Friends, I’m going to get real with you: Parenting teenagers isn’t for the weak. It’s barely for the strong.
At least once a day, I find myself at a crossroads: Do I respond to my child with the same snarky attitude he just dished out to me, or do I role model the appropriate way to speak to human beings? Secondly, do I even care today?
It was cute when our kids were little, the snippets of back-sass and glimmers of independence. Yeah, that was cute back then. Now? It’s not cute. I don’t laugh. I don’t pat my two teenage sons on the head and think, “Gosh, you’re going to harness that confidence one day and it will totally pay off!”
Now I want to pull a page from the Christmas Story parenting playbook and shove a bar of soap in their mouths. Alas, I don’t.
I was at the library last week when I stumbled upon a book called The Eight Seasons of Parenthood: How the Stages of Parenting Constantly Reshape Our Adult Identities. Like a crazy person, I yanked the book off the shelf and directly found the section on parenting teenagers. On top of crowd-sourcing ideas from other moms who are walking this same road, I’m constantly reading and researching ways we can make this season of life a little more manageable. I’m open to all suggestions.
To my surprise and delight, the authors titled this season of parenthood “Volcano Dwellers.” The chapter begins with a bang: “Veterans of this volatile season of parenthood, which lasts from when children are about ten to when they’re around eighteen, usually admit they should’ve seen the eruptions coming. Their children gave them cues: intermittently acting like their ‘old’ dormant sons or daughters, then turning into active volcanoes spewing forth fire and smoke.”
Well, isn’t that the gospel truth.
My interest was peaked, so I kept reading. Very quickly I felt understood, as if the authors were writing directly to me. I checked out the book, read the entire chapter, and took notes on points that jumped out at me. If you are heading into this season of parenting or are a fellow Volcano Dweller like I am, here are the highlights as I interpreted them:
- Teens are born-again toddlers. I’ve heard this comparison before and have even used the analogy in conversation, but now I have some evidence to back it up. The rapid-fire changes in adolescents’ bodies and brains, combined with their innate desire to push towards independence, means they can act and sound exactly like their two-year-old selves, albeit with better grammar and without that afternoon nap. Approach with caution.
- Take the long view. It is the easiest thing in the world to get caught up in a moment of conflict, to dwell on a careless exchange of words, and to fight as if every battle must be won, but that only leads to constant heartache and strain on the entire family.
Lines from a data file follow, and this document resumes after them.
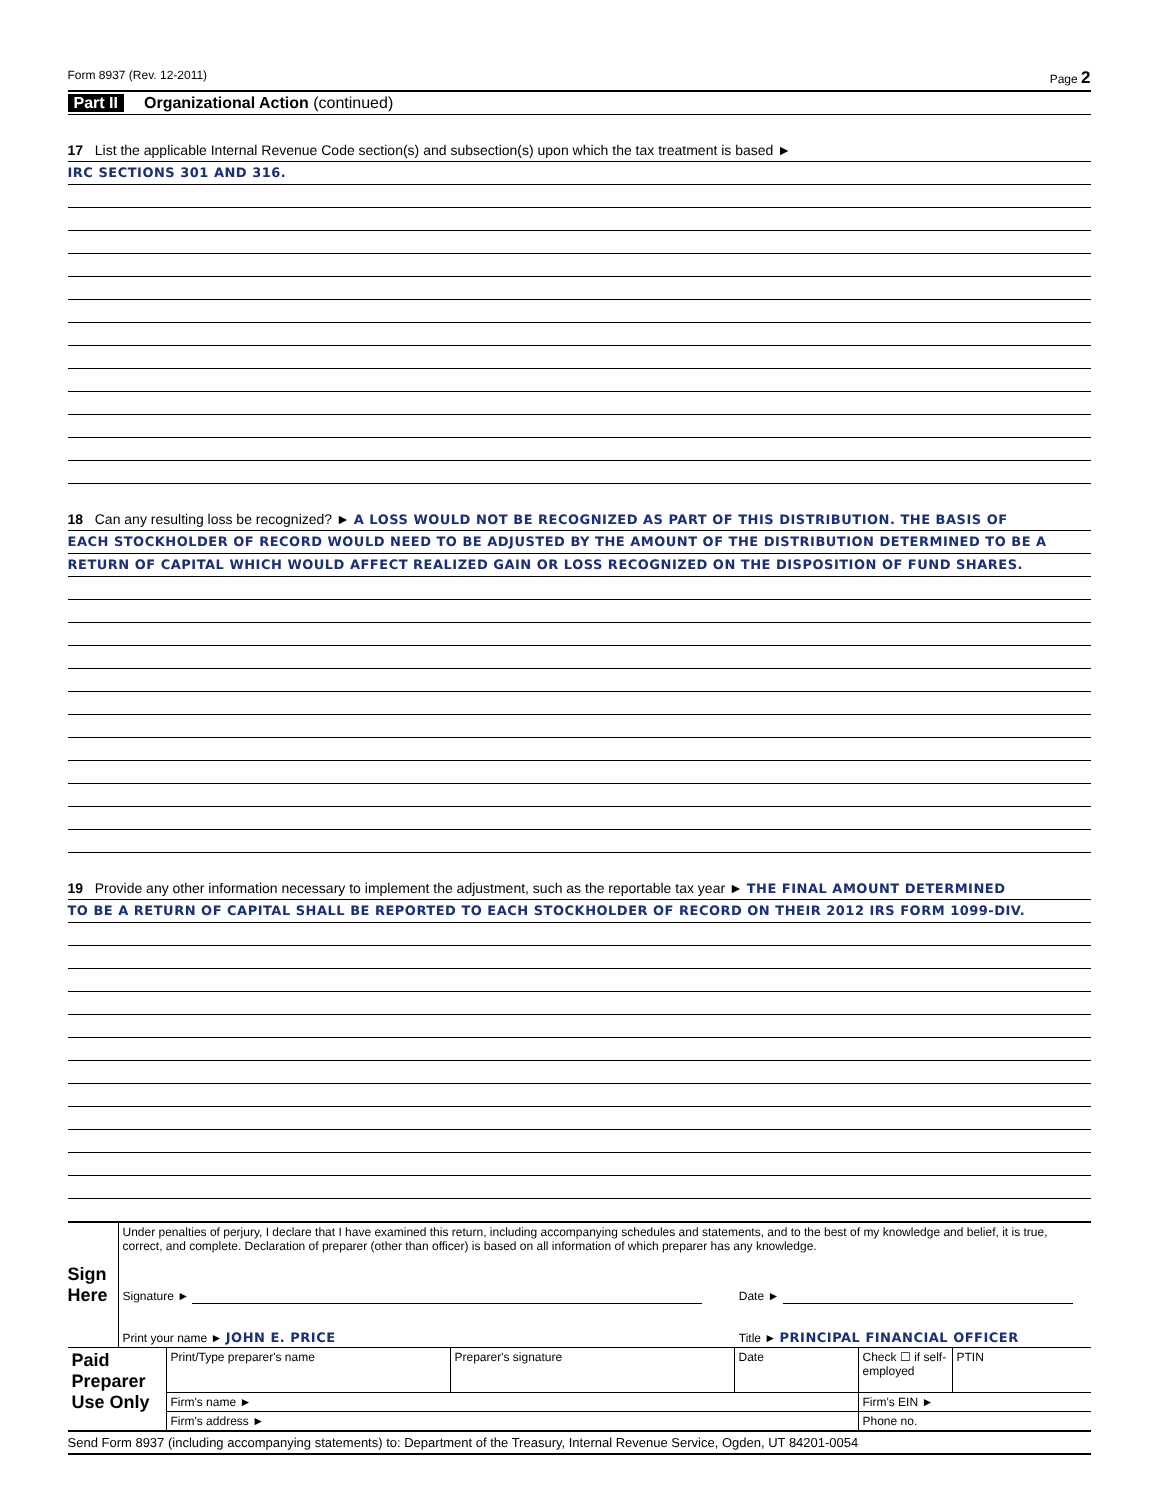Form 8937 (Rev. 12-2011) Page 2
Part II Organizational Action (continued)
17 List the applicable Internal Revenue Code section(s) and subsection(s) upon which the tax treatment is based ►
IRC SECTIONS 301 AND 316.
18 Can any resulting loss be recognized? ► A LOSS WOULD NOT BE RECOGNIZED AS PART OF THIS DISTRIBUTION. THE BASIS OF
EACH STOCKHOLDER OF RECORD WOULD NEED TO BE ADJUSTED BY THE AMOUNT OF THE DISTRIBUTION DETERMINED TO BE A
RETURN OF CAPITAL WHICH WOULD AFFECT REALIZED GAIN OR LOSS RECOGNIZED ON THE DISPOSITION OF FUND SHARES.
19 Provide any other information necessary to implement the adjustment, such as the reportable tax year ► THE FINAL AMOUNT DETERMINED
TO BE A RETURN OF CAPITAL SHALL BE REPORTED TO EACH STOCKHOLDER OF RECORD ON THEIR 2012 IRS FORM 1099-DIV.
| Sign Here | Under penalties of perjury, I declare that I have examined this return, including accompanying schedules and statements, and to the best of my knowledge and belief, it is true, correct, and complete. Declaration of preparer (other than officer) is based on all information of which preparer has any knowledge. | |
| | Signature ► | Date ► |
| | Print your name ► JOHN E. PRICE | Title ► PRINCIPAL FINANCIAL OFFICER |
| Paid Preparer Use Only | Print/Type preparer's name | Preparer's signature | Date | Check ☐ if self-employed | PTIN |
| | Firm's name ► | | | Firm's EIN ► | |
| | Firm's address ► | | | Phone no. | |
Send Form 8937 (including accompanying statements) to: Department of the Treasury, Internal Revenue Service, Ogden, UT 84201-0054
Take the time to discern what subjects and boundaries are non-negotiables so you can decide what battles are better left untouched. Also, it proves helpful for Volcano Dwellers to reflect upon their own teen years as a means to draw upon a little patience and compassion.
- Change is inevitable. Growth is optional. This sounds like an after-school special, but it’s a universal parenting truth: In all things, look for the lesson. Our role as parents to not to raise children but to raise adults. Change the default setting from punish to discipline so teenagers can learn to set their own boundaries and make wise choices.
- It’s always messy. This one jumped out at me: “For parents who want their lives to be neat and orderly, it can be agonizing to face the reality that life on a volcano is almost always messy, unstable, and perpetually in need of a cleanup crew.” Whether literal or figurative, it is essential for parents of teens to look past the mess and see the heart, for that is the true battleground.
- Protect the other areas of your life. Parenting teenagers can create a vortex through which all other important relationships and responsibilities get sucked in and vaporized. Protect that which is meaningful to you! “Volcano Dwellers need to keep a vigilant watch on the friendships, marriage, family relationships, home, and career they have worked all of these years to build to avoid their being destroyed by the natural disaster called adolescence.”